Four more Indians plead guilty in US call-centre scam
The scheme involved individuals from call centres in India calling Americans posing as officers of the internal revenue service and the citizenship and immigration services and demand fictional unpaid dues.world Updated: Jun 06, 2017 21:58 IST
Four more Indians and a Pakistani-origin American have pleaded guilty in past two weeks to charges of involvement in a massive “telephone impersonation fraud” and money laundering scheme run from call centres in Ahmedabad, the US department of justice said on Monday.

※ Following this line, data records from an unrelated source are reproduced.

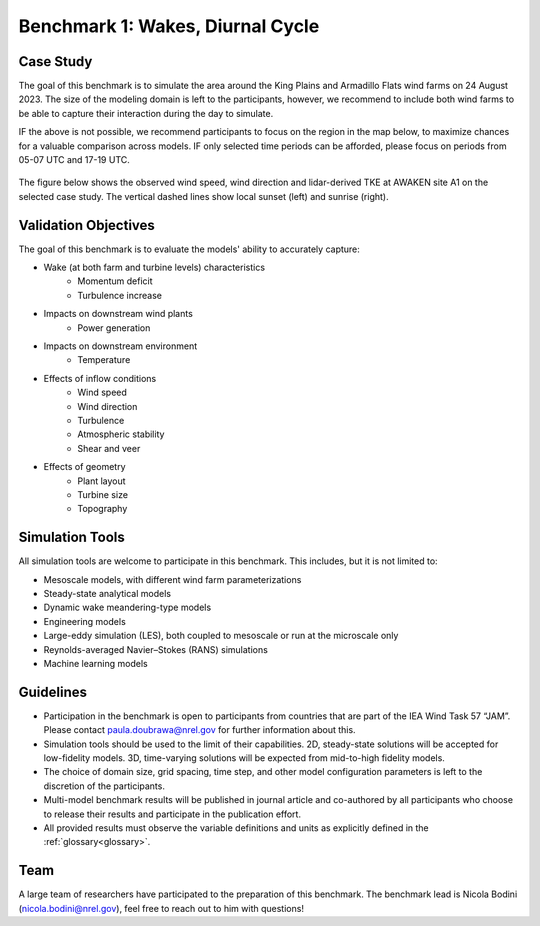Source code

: .. _benchmark_1_farmwake:


.. raw:: html

    <style> .red {color:red} </style>

.. role:: red


.. raw:: html

    <style> .blue {color:blue} </style>

.. role:: blue


Benchmark 1: Wakes, Diurnal Cycle
================================

Case Study
----------------------

The goal of this benchmark is to simulate the area around the King Plains and Armadillo Flats wind farms on 24 August 2023. The size of the modeling domain is left to the participants, however, we recommend to include both wind farms to be able to capture their interaction during the day to simulate.

IF the above is not possible, we recommend participants to focus on the region in the map below, to maximize chances for a valuable comparison across models.
IF only selected time periods can be afforded, please focus on periods from 05-07 UTC and 17-19 UTC.

.. figure:: images/limited_domain.png

The figure below shows the observed wind speed, wind direction and lidar-derived TKE at AWAKEN site A1 on the selected case study. The vertical dashed lines show local sunset (left) and sunrise (right).

.. figure:: images/a1_lidar.jpg


Validation Objectives
---------------------

The goal of this benchmark is to evaluate the models' ability to accurately capture:

- Wake (at both farm and turbine levels) characteristics
    - Momentum deficit
    - Turbulence increase

- Impacts on downstream wind plants
    - Power generation

- Impacts on downstream environment
    - Temperature

- Effects of inflow conditions
    - Wind speed
    - Wind direction
    - Turbulence
    - Atmospheric stability
    - Shear and veer

- Effects of geometry
    - Plant layout
    - Turbine size
    - Topography


Simulation Tools
----------------

All simulation tools are welcome to participate in this benchmark. This includes, but it is not limited to:

- Mesoscale models, with different wind farm parameterizations
- Steady-state analytical models
- Dynamic wake meandering-type models
- Engineering models
- Large-eddy simulation (LES), both coupled to mesoscale or run at the microscale only
- Reynolds-averaged Navier–Stokes (RANS) simulations
- Machine learning models

Guidelines
-----------------------

- Participation in the benchmark is open to participants from countries that are part of the IEA Wind Task 57 “JAM”. Please contact paula.doubrawa@nrel.gov for further information about this.
- Simulation tools should be used to the limit of their capabilities. 2D, steady-state solutions will be accepted for low-fidelity models. 3D, time-varying solutions will be expected from mid-to-high fidelity models.
- The choice of domain size, grid spacing, time step, and other model configuration parameters is left to the discretion of the participants.
- Multi-model benchmark results will be published in journal article and co-authored by all participants who choose to release their results and participate in the publication effort.
- All provided results must observe the variable definitions and units as explicitly defined in the :ref:`glossary<glossary>`.


Team
----

A large team of researchers have participated to the preparation of this benchmark. The benchmark lead is Nicola Bodini (nicola.bodini@nrel.gov), feel free to reach out to him with questions!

Hardik Patel, Rajubhai Patel, Viraj Patel Dilipkumar A Patel were the four Indians and Fahad Ali was the Pakistan-descent man, taking the total number of those who have pleaded guilty in this case to nine, the department said, adding that in all 55 individuals and 5 India-based call centres have been charged.
They are accused of involvement in a complex scheme in which individuals from call centres in India called Americans in the US posing as officers of the internal revenue service (the US income tax department) and the US citizenship and immigration services and demand fictional unpaid dues.
They would threaten their victims — whose identities were obtained from “data brokers” — with arrest, imprisonment, fines and deportation for failure to pay. Some paid just to avoid trouble.
They would be told to pay through “stored value cards” or wire it. “Runners” such as Rajubhai Patel, Viraj Patel, Dilipkumar A Patel and Ali were tasked with collecting the money, laundering it and sending it to the call-centre using reloadable cards registered to genuine but stolen identities.
The justice department said Hardik Patel had owned a call centre in India and managed its daily operations before leaving for the United States.
“While in India in his capacity as a manager, Hardik Patel communicated extensively via email, text, and other means with various India-based co-defendants to operate the scheme and exchange scripts used in the scheme, coordinate the processing of payments from scammed victims, obtain and exchange lead lists used by callers to target US victims, and exchange spreadsheets containing the personal identifying information (PII) of US persons misappropriated by the scammers to register reloadable cards used in the scheme.”
He had also managed “worker payroll and kept detailed records of profits and expenses for various associated scam call centres”.
The justice department statement added that after arriving in the US, Hardik Patel “continued to communicate with India-based co-defendants about the scheme and assist with the conspiracy”.